Pour les SCPI à capital variable, les parts sont rachetées directement par la SCPI concernée.

Dans ces deux cas, les reventes permettent d'encaisser les plus-values réalisées. Par ailleurs, les parts de SCPI sont transmissibles aux héritiers.

 

Souscrire des parts de SCPI présente-t-il des risques ?

Si vous choisissez une SCPI solide, les risques sont limités à la volatilité du marché immobilier, c'est à dire que d'une année sur l'autre, vous n'aurez peut être pas la même revalorisation des parts.

 

Quels sont les avantages ?

Vous êtes propriétaire sans avoir les inconvénients de gestion d'un patrimoine immobilier.
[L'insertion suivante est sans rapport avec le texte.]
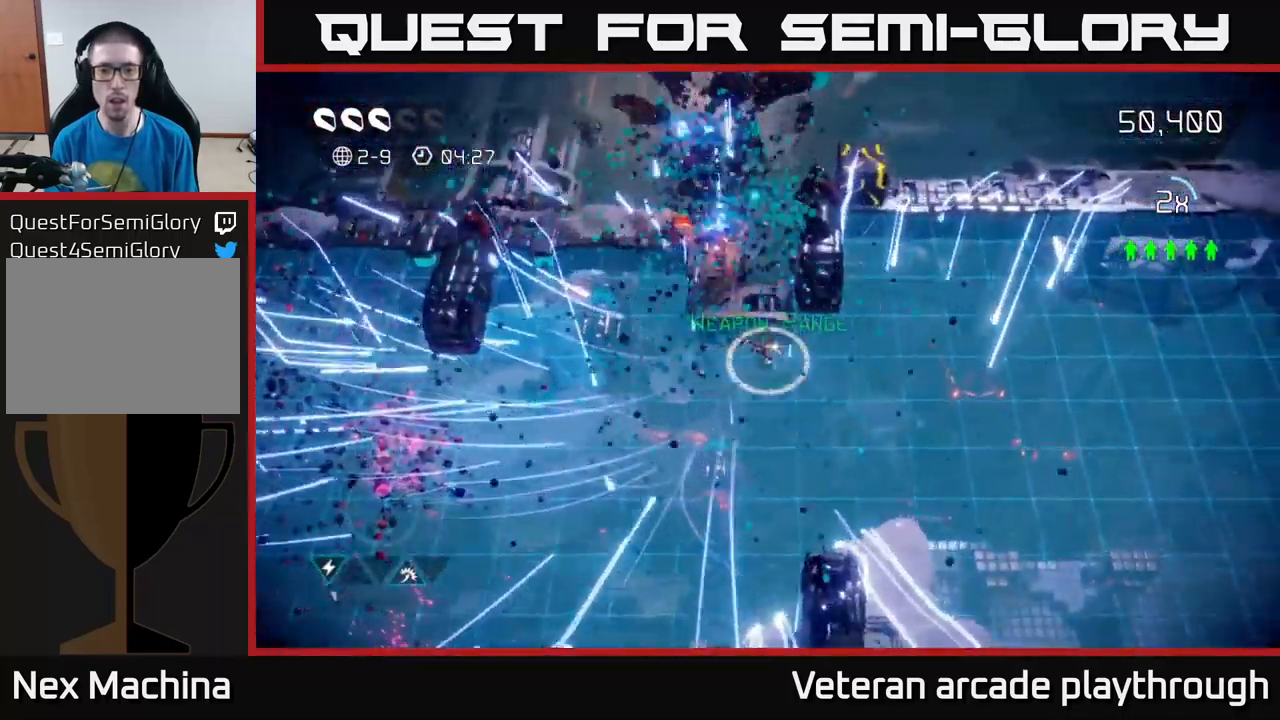
{"buttons": [], "left_stick": "right", "right_stick": "center", "events": [[17, "L2", "down"], [50, "right_stick", "up-right"], [200, "L2", "up"], [434, "right_stick", "center"]]}
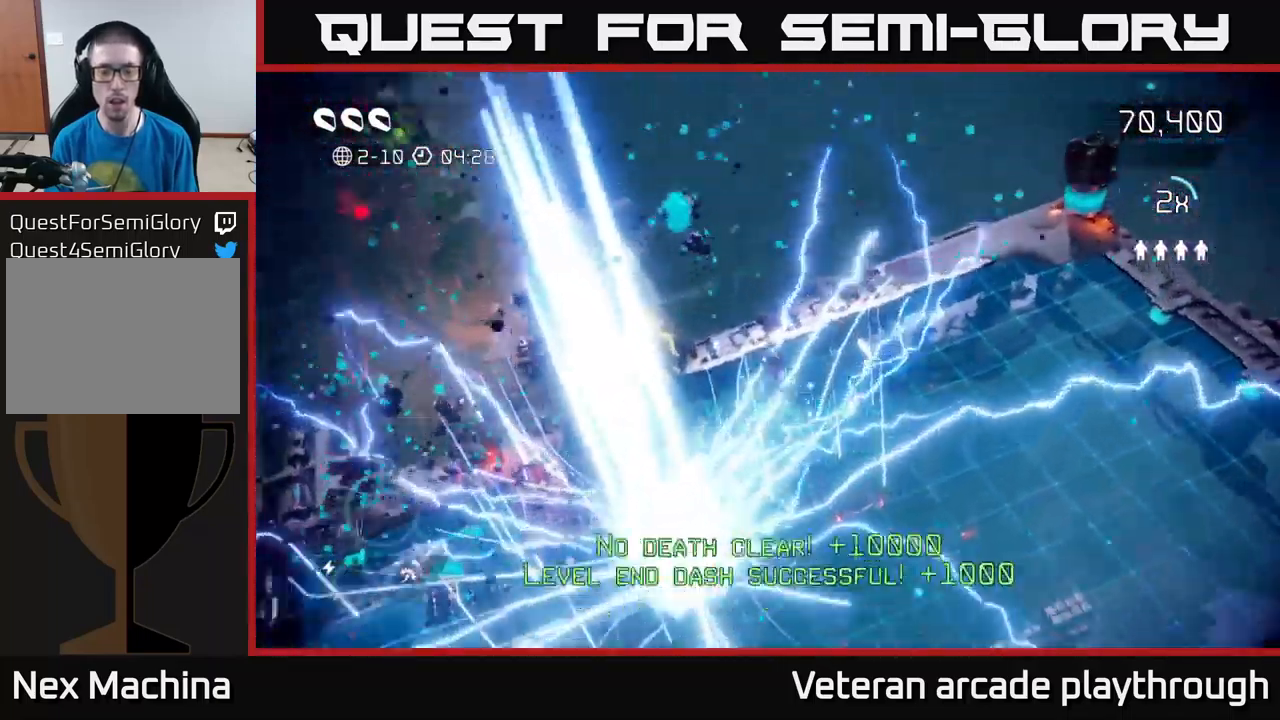
{"buttons": [], "left_stick": "right", "right_stick": "center", "events": [[200, "left_stick", "center"], [467, "left_stick", "right"]]}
Les SCPI fiscales offrent un bel effet de levier, surtout si vous optez pour un achat à crédit, les intérêts de celui ci étant déductibles des impôts.

 

 

Compte tenu des frais de gestion, souscrire des parts de SCPI à partir de 10000 euros est très intéressant, surtout avec l'effet de levier crédit/avantages fiscaux. En deçà, il faudra sortir les calculettes et considérer que l'on risque de se compliquer la vie pour pas grand chose, sachant que des livrets d'épargnes peuvent nous servir autant d'intérêts sans les inconvénients bureaucratiques.